Nile’s political coup occurred at the CDP’s annual conference held at the Meroo Christian conference centre in the Blue Mountains on the weekend of August 22-24.
The biggest casualty in the executive elections was party vice-president Rev Gordon Moyes, the other CDP MP in the NSW upper house.
Although from the same party, Nile and Moyes are miles apart politically. Nile resigned from the Uniting Church in 2003 over the ordination of gays while Moyes has taken a leading role in advocating a more inclusive Christian agenda for gays and support for people with HIV/Aids.
Nile has campaigned against Muslim immigration and for a ban on the chador (headscarf) worn by Muslim women while Moyes has supported inter-faith understanding, particularly between Christians and Muslims.
The conference also dumped party secretary Ken Gregory, a party stalwart of 15 years’ standing, and state treasurer Arie Baalbergen who served in the trenches of Christian politics for 20 years.
Another casualty was executive member John Phillips who had supported three office workers who made complaints about workplace harassment inflicted by a senior party official (not Nile).
In the bloodletting, the CDP has also lost state director Phil Lamb and office manager Ben Carpentier, both veterans of federal, state and local election campaigns.
Nile’s latest ally is Dutch-born Wally Vanderpoll, the NSW state manager since August 4 who has vowed to “uphold Australia’s Christian heritage and reinforce our proven Judeo-Christian moral principles in Australian society”.
A former Young Liberal, Vanderpoll has the stamp of approval of Nile’s other leading lieutenant, Michael Darby, the hard right-wing maverick who was expelled from the NSW Liberal Party last year.
Prior to the March 2007 state election, Darby was defeated by Michael Baird for Liberal pre-selection for the seat of Manly. After the loss, Darby went off in a huff and spent the campaign supporting Nile whose main platform was imposing a 10-year ban on Muslim immigration to Australia (which John Howard declined to condemn).
Darby is the son of the late Douglas Darby, Manly MP for 31 years (1947-78), and a former researcher for right-wing rabble rouser and radio ham Alan Jones.

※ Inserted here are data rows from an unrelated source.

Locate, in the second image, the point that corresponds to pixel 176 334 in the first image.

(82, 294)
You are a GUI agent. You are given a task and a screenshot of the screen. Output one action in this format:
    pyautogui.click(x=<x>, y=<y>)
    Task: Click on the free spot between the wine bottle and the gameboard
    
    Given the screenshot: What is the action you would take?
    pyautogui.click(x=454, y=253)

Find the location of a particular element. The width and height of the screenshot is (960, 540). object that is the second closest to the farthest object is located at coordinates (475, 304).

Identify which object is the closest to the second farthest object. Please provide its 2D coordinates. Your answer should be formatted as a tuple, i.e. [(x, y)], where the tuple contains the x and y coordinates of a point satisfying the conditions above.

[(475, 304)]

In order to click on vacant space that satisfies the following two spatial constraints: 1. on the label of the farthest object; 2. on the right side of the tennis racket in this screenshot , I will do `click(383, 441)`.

Under the newly-formed Nile-Vanderpoll-Darby leadership the political trajectory of the CDP is clearly mapped out: more criticism of gay people and Muslims and full support for the entire US “moral majority” agenda.
Nile, who is pleased to refer to himself as “the father of the NSW parliament” is, at 82, old enough to be the father of Premier Morris Iemma, Opposition Leader Barry O’Farrell, Prime Minister Kevin Rudd and federal Opposition Leader Brendan Nelson.
He has earned a special place in the affection of the Labor Government by voting in favor of its most controversial — and often unpopular measures — and chairing committees of inquiry to rescue the government from political embarrassment.
His CDP critics are seething. One of them has suggested the party change its name. He told Crikey: “It is no longer Christian and it is no longer Democratic. It should be re-registered as the Fred Nile Party.”